Plaintiffs know that the moves made by professional chess players are precisely the type of factual material that is not protectable by copyright law. But it also cannot be protected under theories of common law misappropriation. The law is absolutely clear in this Circuit that state law claims for misappropriation of unprotectable facts – including live sports plays – are preempted by Section 301 of the Copyright Act. In an effort to avoid preemption, Plaintiffs have relied on an extremely narrow exception for so-called “hot news misappropriation.” That exception plainly does not apply here. In fact, Plaintiffs almost completely ignore the dispositive case in this area -- NBA v. Motorola, 105 F.3d 841, 846 (2d Cir. 1996). In Motorola, the Second Circuit expressly rejected the exact same claim that Plaintiffs attempt to argue here, involving almost the exact same factual circumstances. Specifically, that case held that the NBA could not prevent Motorola from attending and watching basketball games and selling play-by-play accounts of the game to its mobile customers. In contrast to this dispositive case law, Plaintiffs are unable to cite even a single case upholding an injunction like the one sought by Plaintiffs in even remotely similar circumstances.Oh, and also, Chess24 points out to the court that (1) Agon/World Chess just lost a nearly identical case in Moscow and (2) it waited until just days before the tournament in question started to try to force a quick injunction:
Even more telling is the fact that although Plaintiffs have been in litigation with Chess24 in Moscow since March (Plaintiffs recently lost that case), they waited until just four days before the start of the WCC to bring this motion.

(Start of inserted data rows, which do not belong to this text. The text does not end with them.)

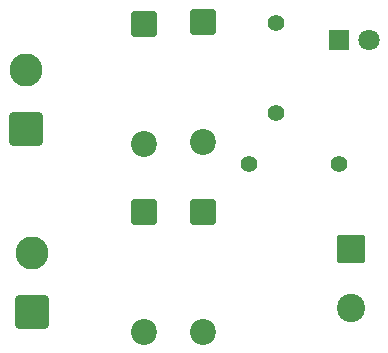
<source format=gbr>
%TF.GenerationSoftware,KiCad,Pcbnew,9.0.7*%
%TF.CreationDate,2026-02-22T20:56:26+05:30*%
%TF.ProjectId,555_timer,3535355f-7469-46d6-9572-2e6b69636164,rev?*%
%TF.SameCoordinates,Original*%
%TF.FileFunction,Soldermask,Top*%
%TF.FilePolarity,Negative*%
%FSLAX46Y46*%
G04 Gerber Fmt 4.6, Leading zero omitted, Abs format (unit mm)*
G04 Created by KiCad (PCBNEW 9.0.7) date 2026-02-22 20:56:26*
%MOMM*%
%LPD*%
G01*
G04 APERTURE LIST*
G04 Aperture macros list*
%AMRoundRect*
0 Rectangle with rounded corners*
0 $1 Rounding radius*
0 $2 $3 $4 $5 $6 $7 $8 $9 X,Y pos of 4 corners*
0 Add a 4 corners polygon primitive as box body*
4,1,4,$2,$3,$4,$5,$6,$7,$8,$9,$2,$3,0*
0 Add four circle primitives for the rounded corners*
1,1,$1+$1,$2,$3*
1,1,$1+$1,$4,$5*
1,1,$1+$1,$6,$7*
1,1,$1+$1,$8,$9*
0 Add four rect primitives between the rounded corners*
20,1,$1+$1,$2,$3,$4,$5,0*
20,1,$1+$1,$4,$5,$6,$7,0*
20,1,$1+$1,$6,$7,$8,$9,0*
20,1,$1+$1,$8,$9,$2,$3,0*%
G04 Aperture macros list end*
%ADD10RoundRect,0.249999X-0.850001X0.850001X-0.850001X-0.850001X0.850001X-0.850001X0.850001X0.850001X0*%
%ADD11C,2.200000*%
%ADD12R,1.800000X1.800000*%
%ADD13C,1.800000*%
%ADD14RoundRect,0.250001X1.149999X-1.149999X1.149999X1.149999X-1.149999X1.149999X-1.149999X-1.149999X0*%
%ADD15C,2.800000*%
%ADD16C,1.400000*%
%ADD17RoundRect,0.250001X-0.949999X0.949999X-0.949999X-0.949999X0.949999X-0.949999X0.949999X0.949999X0*%
%ADD18C,2.400000*%
G04 APERTURE END LIST*
D10*
%TO.C,D3*%
X141500000Y-79420000D03*
D11*
X141500000Y-89580000D03*
%TD*%
D12*
%TO.C,D5*%
X153000000Y-81000000D03*
D13*
X155540000Y-81000000D03*
%TD*%
D10*
%TO.C,D1*%
X136500000Y-79580000D03*
D11*
X136500000Y-89740000D03*
%TD*%
D10*
%TO.C,D4*%
X141500000Y-95500000D03*
D11*
X141500000Y-105660000D03*
%TD*%
D10*
%TO.C,D2*%
X136500000Y-95500000D03*
D11*
X136500000Y-105660000D03*
%TD*%
D14*
%TO.C,J2*%
X127000000Y-104000000D03*
D15*
X127000000Y-99000000D03*
%TD*%
D16*
%TO.C,R1*%
X147690000Y-79500000D03*
X147690000Y-87120000D03*
%TD*%
D14*
%TO.C,J1*%
X126500000Y-88500000D03*
D15*
X126500000Y-83500000D03*
%TD*%
D17*
%TO.C,C1*%
X154000000Y-98684785D03*
D18*
X154000000Y-103684785D03*
%TD*%
D16*
%TO.C,R2*%
X145380000Y-91500000D03*
X153000000Y-91500000D03*
%TD*%
M02*

</source>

Plaintiffs’ decision to file their lengthy motion at the eleventh hour is not just sharp tactics; it confirms that there is no actual irreparable injury in need of remediation.There was a hearing in court, and the judge, Victor Marrero, rejected World Chess/Agon's request for an injunction. As of writing this, the court has only posted the short order without the full explanation, which is expected to be published later. But, given the facts here, it seems fairly obvious why the court rejected the case -- and it's all of the many reasons that Chess24 laid out in its brief.